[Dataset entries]

* * *

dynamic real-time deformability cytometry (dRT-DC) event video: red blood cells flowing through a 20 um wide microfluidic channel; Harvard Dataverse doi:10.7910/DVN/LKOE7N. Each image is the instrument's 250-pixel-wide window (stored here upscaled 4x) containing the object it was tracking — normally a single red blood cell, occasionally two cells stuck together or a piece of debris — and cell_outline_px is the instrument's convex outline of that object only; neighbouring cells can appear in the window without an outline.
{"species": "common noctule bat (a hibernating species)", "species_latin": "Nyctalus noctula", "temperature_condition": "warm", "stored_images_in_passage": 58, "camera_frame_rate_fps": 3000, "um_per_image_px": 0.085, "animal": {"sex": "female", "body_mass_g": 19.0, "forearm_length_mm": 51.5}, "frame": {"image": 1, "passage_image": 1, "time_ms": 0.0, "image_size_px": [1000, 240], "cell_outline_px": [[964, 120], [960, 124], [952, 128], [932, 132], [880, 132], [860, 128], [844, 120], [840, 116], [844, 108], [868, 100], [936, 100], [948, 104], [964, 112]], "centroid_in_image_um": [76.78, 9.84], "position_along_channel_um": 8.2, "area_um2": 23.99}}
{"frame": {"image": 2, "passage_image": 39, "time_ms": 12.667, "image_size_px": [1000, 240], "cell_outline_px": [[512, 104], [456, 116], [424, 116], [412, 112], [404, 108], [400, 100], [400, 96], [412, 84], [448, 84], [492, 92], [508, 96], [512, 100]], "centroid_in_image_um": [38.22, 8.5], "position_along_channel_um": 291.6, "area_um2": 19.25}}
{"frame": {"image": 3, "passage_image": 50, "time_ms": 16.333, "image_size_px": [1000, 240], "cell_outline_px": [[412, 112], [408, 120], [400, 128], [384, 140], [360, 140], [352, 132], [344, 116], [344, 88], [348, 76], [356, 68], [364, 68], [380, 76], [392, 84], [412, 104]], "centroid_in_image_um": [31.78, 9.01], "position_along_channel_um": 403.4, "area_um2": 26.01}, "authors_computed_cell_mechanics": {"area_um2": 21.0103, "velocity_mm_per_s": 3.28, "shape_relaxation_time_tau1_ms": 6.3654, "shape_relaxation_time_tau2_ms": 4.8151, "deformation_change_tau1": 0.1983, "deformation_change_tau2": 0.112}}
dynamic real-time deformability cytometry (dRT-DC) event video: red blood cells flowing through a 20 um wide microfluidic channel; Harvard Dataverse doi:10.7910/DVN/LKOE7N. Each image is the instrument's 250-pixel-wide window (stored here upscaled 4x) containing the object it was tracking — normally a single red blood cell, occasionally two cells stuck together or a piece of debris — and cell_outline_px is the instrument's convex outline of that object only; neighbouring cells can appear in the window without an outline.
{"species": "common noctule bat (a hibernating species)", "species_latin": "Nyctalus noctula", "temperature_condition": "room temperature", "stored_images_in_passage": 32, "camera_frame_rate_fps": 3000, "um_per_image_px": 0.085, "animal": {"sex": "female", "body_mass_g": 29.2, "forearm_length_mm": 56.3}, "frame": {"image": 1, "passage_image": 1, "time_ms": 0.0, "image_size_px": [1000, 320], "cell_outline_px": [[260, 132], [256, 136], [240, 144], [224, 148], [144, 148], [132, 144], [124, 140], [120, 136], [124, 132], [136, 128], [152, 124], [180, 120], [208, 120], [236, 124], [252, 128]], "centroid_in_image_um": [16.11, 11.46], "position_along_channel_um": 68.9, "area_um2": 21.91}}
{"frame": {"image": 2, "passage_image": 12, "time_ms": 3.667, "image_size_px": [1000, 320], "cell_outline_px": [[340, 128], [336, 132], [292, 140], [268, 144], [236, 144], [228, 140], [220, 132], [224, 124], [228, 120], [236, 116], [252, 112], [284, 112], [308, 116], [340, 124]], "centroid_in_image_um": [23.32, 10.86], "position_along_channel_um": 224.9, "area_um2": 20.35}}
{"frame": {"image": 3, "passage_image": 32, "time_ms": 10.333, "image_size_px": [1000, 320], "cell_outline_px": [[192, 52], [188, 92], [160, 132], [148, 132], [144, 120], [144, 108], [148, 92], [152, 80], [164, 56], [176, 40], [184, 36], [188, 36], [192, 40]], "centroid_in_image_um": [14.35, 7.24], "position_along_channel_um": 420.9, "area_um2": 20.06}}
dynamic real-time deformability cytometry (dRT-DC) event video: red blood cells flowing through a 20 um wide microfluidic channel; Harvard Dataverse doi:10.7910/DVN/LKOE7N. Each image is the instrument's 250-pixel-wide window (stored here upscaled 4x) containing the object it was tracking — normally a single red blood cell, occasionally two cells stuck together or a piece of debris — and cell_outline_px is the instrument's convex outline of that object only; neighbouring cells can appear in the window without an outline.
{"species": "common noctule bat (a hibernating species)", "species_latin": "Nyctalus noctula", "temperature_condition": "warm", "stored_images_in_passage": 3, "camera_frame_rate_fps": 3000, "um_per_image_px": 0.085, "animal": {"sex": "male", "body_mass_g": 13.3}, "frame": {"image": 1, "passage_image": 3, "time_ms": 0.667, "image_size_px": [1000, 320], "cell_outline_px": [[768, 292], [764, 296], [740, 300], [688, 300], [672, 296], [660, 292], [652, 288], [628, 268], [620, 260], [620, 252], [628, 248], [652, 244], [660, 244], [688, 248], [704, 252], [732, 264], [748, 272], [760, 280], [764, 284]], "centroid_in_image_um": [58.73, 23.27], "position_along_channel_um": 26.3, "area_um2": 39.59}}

* * *

## Goal
Give all the entries again exactly; leave none out.

## Completed exercise
dynamic real-time deformability cytometry (dRT-DC) event video: red blood cells flowing through a 20 um wide microfluidic channel; Harvard Dataverse doi:10.7910/DVN/LKOE7N. Each image is the instrument's 250-pixel-wide window (stored here upscaled 4x) containing the object it was tracking — normally a single red blood cell, occasionally two cells stuck together or a piece of debris — and cell_outline_px is the instrument's convex outline of that object only; neighbouring cells can appear in the window without an outline.
{"species": "common noctule bat (a hibernating species)", "species_latin": "Nyctalus noctula", "temperature_condition": "warm", "stored_images_in_passage": 58, "camera_frame_rate_fps": 3000, "um_per_image_px": 0.085, "animal": {"sex": "female", "body_mass_g": 19.0, "forearm_length_mm": 51.5}, "frame": {"image": 1, "passage_image": 1, "time_ms": 0.0, "image_size_px": [1000, 240], "cell_outline_px": [[964, 120], [960, 124], [952, 128], [932, 132], [880, 132], [860, 128], [844, 120], [840, 116], [844, 108], [868, 100], [936, 100], [948, 104], [964, 112]], "centroid_in_image_um": [76.78, 9.84], "position_along_channel_um": 8.2, "area_um2": 23.99}}
{"frame": {"image": 2, "passage_image": 39, "time_ms": 12.667, "image_size_px": [1000, 240], "cell_outline_px": [[512, 104], [456, 116], [424, 116], [412, 112], [404, 108], [400, 100], [400, 96], [412, 84], [448, 84], [492, 92], [508, 96], [512, 100]], "centroid_in_image_um": [38.22, 8.5], "position_along_channel_um": 291.6, "area_um2": 19.25}}
{"frame": {"image": 3, "passage_image": 50, "time_ms": 16.333, "image_size_px": [1000, 240], "cell_outline_px": [[412, 112], [408, 120], [400, 128], [384, 140], [360, 140], [352, 132], [344, 116], [344, 88], [348, 76], [356, 68], [364, 68], [380, 76], [392, 84], [412, 104]], "centroid_in_image_um": [31.78, 9.01], "position_along_channel_um": 403.4, "area_um2": 26.01}, "authors_computed_cell_mechanics": {"area_um2": 21.0103, "velocity_mm_per_s": 3.28, "shape_relaxation_time_tau1_ms": 6.3654, "shape_relaxation_time_tau2_ms": 4.8151, "deformation_change_tau1": 0.1983, "deformation_change_tau2": 0.112}}
dynamic real-time deformability cytometry (dRT-DC) event video: red blood cells flowing through a 20 um wide microfluidic channel; Harvard Dataverse doi:10.7910/DVN/LKOE7N. Each image is the instrument's 250-pixel-wide window (stored here upscaled 4x) containing the object it was tracking — normally a single red blood cell, occasionally two cells stuck together or a piece of debris — and cell_outline_px is the instrument's convex outline of that object only; neighbouring cells can appear in the window without an outline.
{"species": "common noctule bat (a hibernating species)", "species_latin": "Nyctalus noctula", "temperature_condition": "room temperature", "stored_images_in_passage": 32, "camera_frame_rate_fps": 3000, "um_per_image_px": 0.085, "animal": {"sex": "female", "body_mass_g": 29.2, "forearm_length_mm": 56.3}, "frame": {"image": 1, "passage_image": 1, "time_ms": 0.0, "image_size_px": [1000, 320], "cell_outline_px": [[260, 132], [256, 136], [240, 144], [224, 148], [144, 148], [132, 144], [124, 140], [120, 136], [124, 132], [136, 128], [152, 124], [180, 120], [208, 120], [236, 124], [252, 128]], "centroid_in_image_um": [16.11, 11.46], "position_along_channel_um": 68.9, "area_um2": 21.91}}
{"frame": {"image": 2, "passage_image": 12, "time_ms": 3.667, "image_size_px": [1000, 320], "cell_outline_px": [[340, 128], [336, 132], [292, 140], [268, 144], [236, 144], [228, 140], [220, 132], [224, 124], [228, 120], [236, 116], [252, 112], [284, 112], [308, 116], [340, 124]], "centroid_in_image_um": [23.32, 10.86], "position_along_channel_um": 224.9, "area_um2": 20.35}}
{"frame": {"image": 3, "passage_image": 32, "time_ms": 10.333, "image_size_px": [1000, 320], "cell_outline_px": [[192, 52], [188, 92], [160, 132], [148, 132], [144, 120], [144, 108], [148, 92], [152, 80], [164, 56], [176, 40], [184, 36], [188, 36], [192, 40]], "centroid_in_image_um": [14.35, 7.24], "position_along_channel_um": 420.9, "area_um2": 20.06}}
dynamic real-time deformability cytometry (dRT-DC) event video: red blood cells flowing through a 20 um wide microfluidic channel; Harvard Dataverse doi:10.7910/DVN/LKOE7N. Each image is the instrument's 250-pixel-wide window (stored here upscaled 4x) containing the object it was tracking — normally a single red blood cell, occasionally two cells stuck together or a piece of debris — and cell_outline_px is the instrument's convex outline of that object only; neighbouring cells can appear in the window without an outline.
{"species": "common noctule bat (a hibernating species)", "species_latin": "Nyctalus noctula", "temperature_condition": "warm", "stored_images_in_passage": 3, "camera_frame_rate_fps": 3000, "um_per_image_px": 0.085, "animal": {"sex": "male", "body_mass_g": 13.3}, "frame": {"image": 1, "passage_image": 3, "time_ms": 0.667, "image_size_px": [1000, 320], "cell_outline_px": [[768, 292], [764, 296], [740, 300], [688, 300], [672, 296], [660, 292], [652, 288], [628, 268], [620, 260], [620, 252], [628, 248], [652, 244], [660, 244], [688, 248], [704, 252], [732, 264], [748, 272], [760, 280], [764, 284]], "centroid_in_image_um": [58.73, 23.27], "position_along_channel_um": 26.3, "area_um2": 39.59}}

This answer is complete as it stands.